WORK REQUIRED: Every line from the line containing "text [150, 150, 1090, 192]" through the final line below must be returned exactly, and no other line.
Top of LISTED RECORDS
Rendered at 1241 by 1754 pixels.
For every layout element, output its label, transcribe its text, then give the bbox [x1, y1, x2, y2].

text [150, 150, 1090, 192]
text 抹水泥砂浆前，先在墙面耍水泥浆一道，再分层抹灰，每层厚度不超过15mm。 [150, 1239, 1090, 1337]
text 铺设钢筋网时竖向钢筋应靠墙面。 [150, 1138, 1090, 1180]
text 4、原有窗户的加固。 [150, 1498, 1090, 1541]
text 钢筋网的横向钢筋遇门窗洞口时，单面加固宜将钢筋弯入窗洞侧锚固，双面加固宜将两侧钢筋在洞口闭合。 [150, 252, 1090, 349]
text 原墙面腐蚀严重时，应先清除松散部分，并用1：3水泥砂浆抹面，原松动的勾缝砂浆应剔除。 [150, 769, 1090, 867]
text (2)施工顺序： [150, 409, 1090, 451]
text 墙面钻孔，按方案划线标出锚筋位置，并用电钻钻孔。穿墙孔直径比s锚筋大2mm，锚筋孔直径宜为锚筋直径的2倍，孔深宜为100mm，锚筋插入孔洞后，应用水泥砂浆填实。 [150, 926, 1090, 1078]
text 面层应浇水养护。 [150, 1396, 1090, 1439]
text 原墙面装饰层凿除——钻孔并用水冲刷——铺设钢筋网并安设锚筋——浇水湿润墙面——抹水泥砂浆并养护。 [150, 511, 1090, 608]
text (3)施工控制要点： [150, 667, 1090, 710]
Bottom of LISTED RECORDS
FINAL ANSWER:
text [150, 150, 1090, 192]
text 抹水泥砂浆前，先在墙面耍水泥浆一道，再分层抹灰，每层厚度不超过15mm。 [150, 1239, 1090, 1337]
text 铺设钢筋网时竖向钢筋应靠墙面。 [150, 1138, 1090, 1180]
text 4、原有窗户的加固。 [150, 1498, 1090, 1541]
text 钢筋网的横向钢筋遇门窗洞口时，单面加固宜将钢筋弯入窗洞侧锚固，双面加固宜将两侧钢筋在洞口闭合。 [150, 252, 1090, 349]
text 原墙面腐蚀严重时，应先清除松散部分，并用1：3水泥砂浆抹面，原松动的勾缝砂浆应剔除。 [150, 769, 1090, 867]
text (2)施工顺序： [150, 409, 1090, 451]
text 墙面钻孔，按方案划线标出锚筋位置，并用电钻钻孔。穿墙孔直径比s锚筋大2mm，锚筋孔直径宜为锚筋直径的2倍，孔深宜为100mm，锚筋插入孔洞后，应用水泥砂浆填实。 [150, 926, 1090, 1078]
text 面层应浇水养护。 [150, 1396, 1090, 1439]
text 原墙面装饰层凿除——钻孔并用水冲刷——铺设钢筋网并安设锚筋——浇水湿润墙面——抹水泥砂浆并养护。 [150, 511, 1090, 608]
text (3)施工控制要点： [150, 667, 1090, 710]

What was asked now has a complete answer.